Merito della mia professoressa di Storia dell'Urbanistica, la mai
troppo compianta Vera Comoli Mandracci, che non solo aveva dedicato
la sua vita allo studio della trasformazione di Torino in capitale
dei Savoia, ma sapeva trasmettere i suoi studi e il suo entusiasmo
con molta passione. Lungo il suo cammino per "raddrizzare"
la via, Filippo Juvarra si trovò tre "ostacoli" e risolse
in modo geniale solo uno (sempre valutando le cose con i nostri
occhi); i tre ostacoli hanno nomi di chiese: San Domenico, San
Maurizio, San Michele. La chiesa di San Domenico, edificio gotico a
tre navate, sporgeva di circa quattro metri sull'asse della nuova
strada, così il grande siciliano decise di abbatterne un'intera navata (se ci fate caso, la facciata
quattrocentesca in laterizi, su via San Domenico, ha poco in comune
con la facciata della navata destra, su via Milano). Andò meglio
alla Basilica di San Maurizio e Lazzaro, con la sua monumentale
facciata barocca, piuttosto inclinata rispetto al nuovo andamento
della Contrada di Porta Palazzo; l'edificio era stato appena
ricostruito, l'Ordine Mauriziano, a cui la chiesa faceva riferimento,
era il più importante di Casa Savoia, dunque era necessaria una
soluzione che evitasse l'abbattimento. Così l'Architetto di Corte si
inventò una piazzetta quadrangolare, di cui la chiesa sarebbe stata
la facciata più monumentale, prima di tornare alla retta Contrada di
San Michele, ormai in prossimità della Porta da Milano. Lo slargo
davanti alla Basilica Mauriziana caratterizza ancora oggi via Milano
ed è assunto dai torinesi disinvoltamente, perché niente fa pensare
che sia una soluzione appositamente studiata per salvare una chiesa,
tanto appare naturale il suo inserimento nella via rettilinea.

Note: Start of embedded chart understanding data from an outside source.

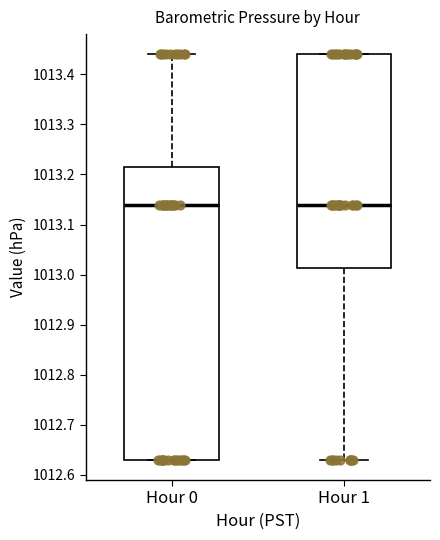

Which box is the tallest, from its lower edge to its upper edge?

Hour 0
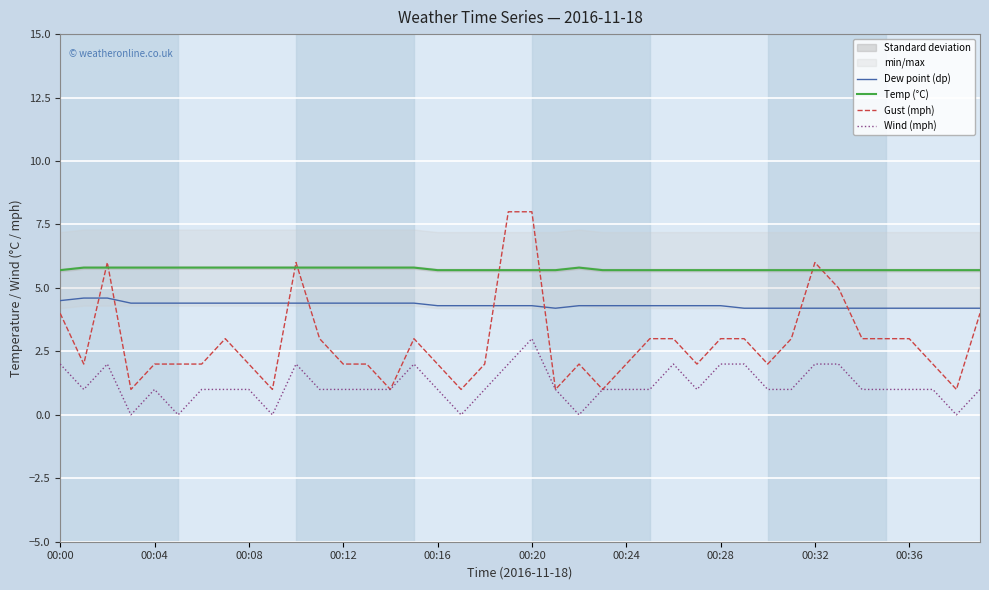

How many interior local valleys does the Dew point (dp) series have?

1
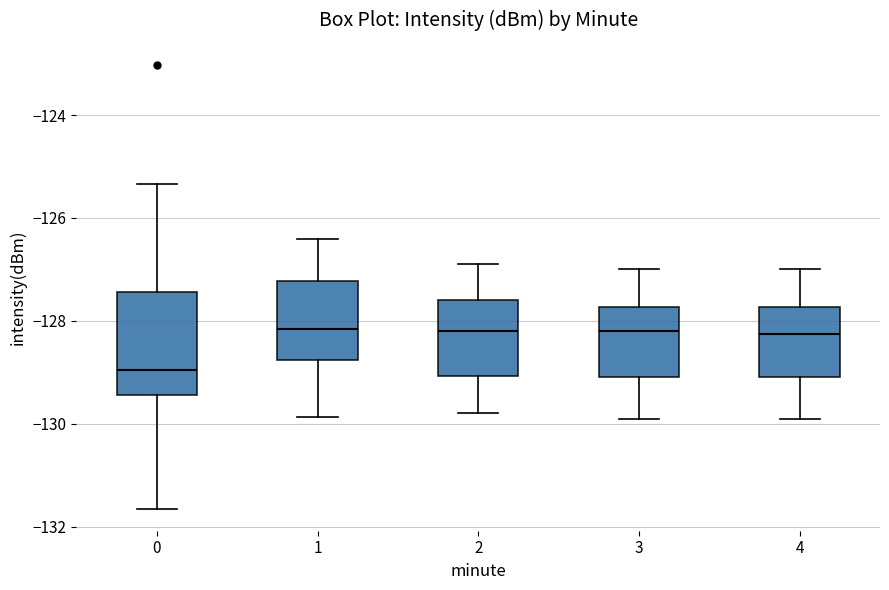

Reading left to right, transcribe this box plot: for each box, give where its median line is, the range the box spans, and where its two whiskers end, as read against the y-axis. The values are not printed on the chart, so give them approximately, as read against the axis.

0: median -129.0, box -129.4 to -127.4, whiskers -131.6 to -125.4
1: median -128.2, box -128.8 to -127.2, whiskers -129.8 to -126.4
2: median -128.2, box -129.0 to -127.6, whiskers -129.8 to -126.8
3: median -128.2, box -129.0 to -127.8, whiskers -129.8 to -127.0
4: median -128.2, box -129.0 to -127.8, whiskers -129.8 to -127.0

L'ingresso a Torino da Nord, progettato da Filippo Juvarra
con le bancarelle del mercato di Porta Palazzo (da Street View di Google)
Appena oltre l'ingresso monumentale a Torino, sull'angolo
sud-occidentale della piazzetta juvarriana, che si apre poi su piazza
della Repubblica e sul mercato di Porta Palazzo, c'era la chiesa di
San Michele: era una chiesa medievale, di impianto ottagonale; aveva
un doppio ingresso e probabilmente era a una quota già più bassa
rispetto alla città (nelle tavole di Juvarra che la riportano, prima
del dirizzamento, risultano delle scale che scendono all'ingresso).
Collocata giusto in quell'angolo d'ingresso alla città, a impedire
la vista dei nuovi edifici di architettura omogenea,
con i portici, le lesene, le finestre con le decorazioni triangolari
e rettilinee, non aveva molte possibilità di essere salvata. E
infatti non fu salvata. Un peccato, sarebbe stata una delle poche
testimonianze della città prima dei Savoia, ma chissà, forse fu
anche questa la ragione che le impedì di rientrare nella
trasformazione di Torino capitale del Regno di Sardegna.